Here is Mozart's amazing concerto K 466 in D minor, featuring a fortepiano and a small orchestra.
Here is the same piece played on a modern piano, with modern orchestra:
[Also listen to this version by Gabriella Montero for a less jaunty version. Here is Mitsuko Uchida, a well-known Mozart performer, playing and conducting the same concerto.]
Modern piano technique, though, is complex; pianists interact with the instrument in complicated ways, and they can convince themselves that caressing the keys in particular ways enables smoother, or more nuanced phrasing of a piece of melody. The amazing thing is that these techniques actually do influence the phrasing, ultimately via the hammer velocity, the damping, and to a minor degree, even the escapement. In addition, because of the high tension of the strings, and because the pedals can keep all the dampers off if desired, many amazing effects are possible, via sympathetic vibrations. A sympathetic vibration is when a second string begins to vibrate, urged by the vibration of a related string; an octave, or some other related note.

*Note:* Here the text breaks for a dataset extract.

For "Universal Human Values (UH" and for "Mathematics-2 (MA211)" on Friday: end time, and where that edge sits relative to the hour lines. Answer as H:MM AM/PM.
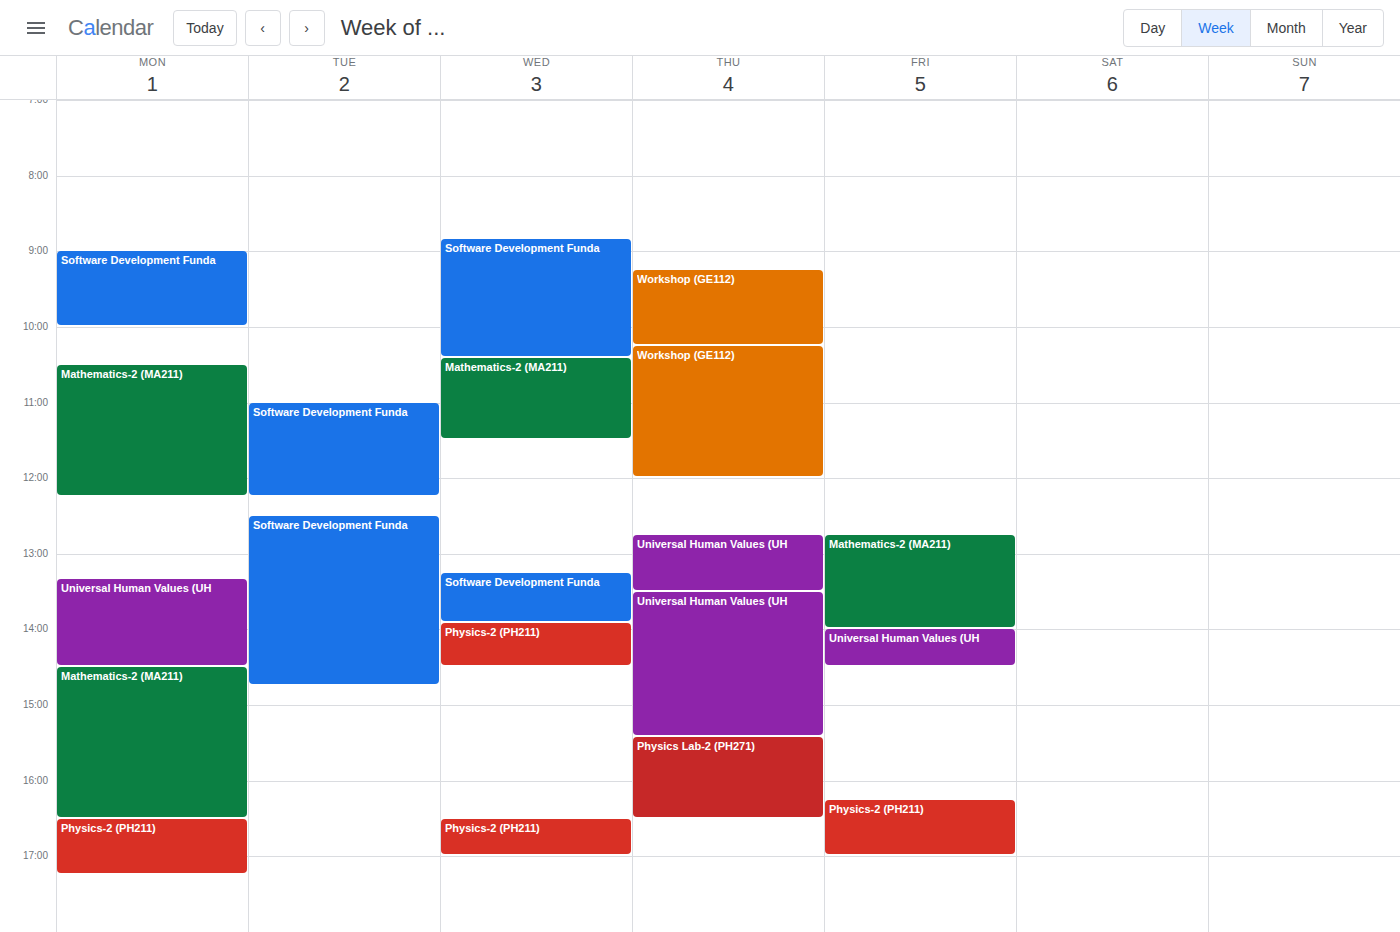
"Universal Human Values (UH": 2:30 PM, halfway between the 2 PM and 3 PM lines. "Mathematics-2 (MA211)": 2:00 PM, exactly on the 2 PM line.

To make the point perfectly clear: in playing an organ, once the key is pressed, there is absolutely no point in fussing with the key; you cannot influence the tone any further, except by releasing it. Furthermore, you cannot influence the note by playing the key hard, or soft. With a piano, too, you really can't do anything to the key to make a difference to the note, except to release it. But how hard you hit it (the hammer velocity) does indeed affect the volume. In addition, experienced pianists exert fine shades of control over the hammer velocity, through sheer experience, and through all sorts of mental devices that may even involve imagining features in the piano that do not exist, but ultimately do affect the tone, through the hammer velocity.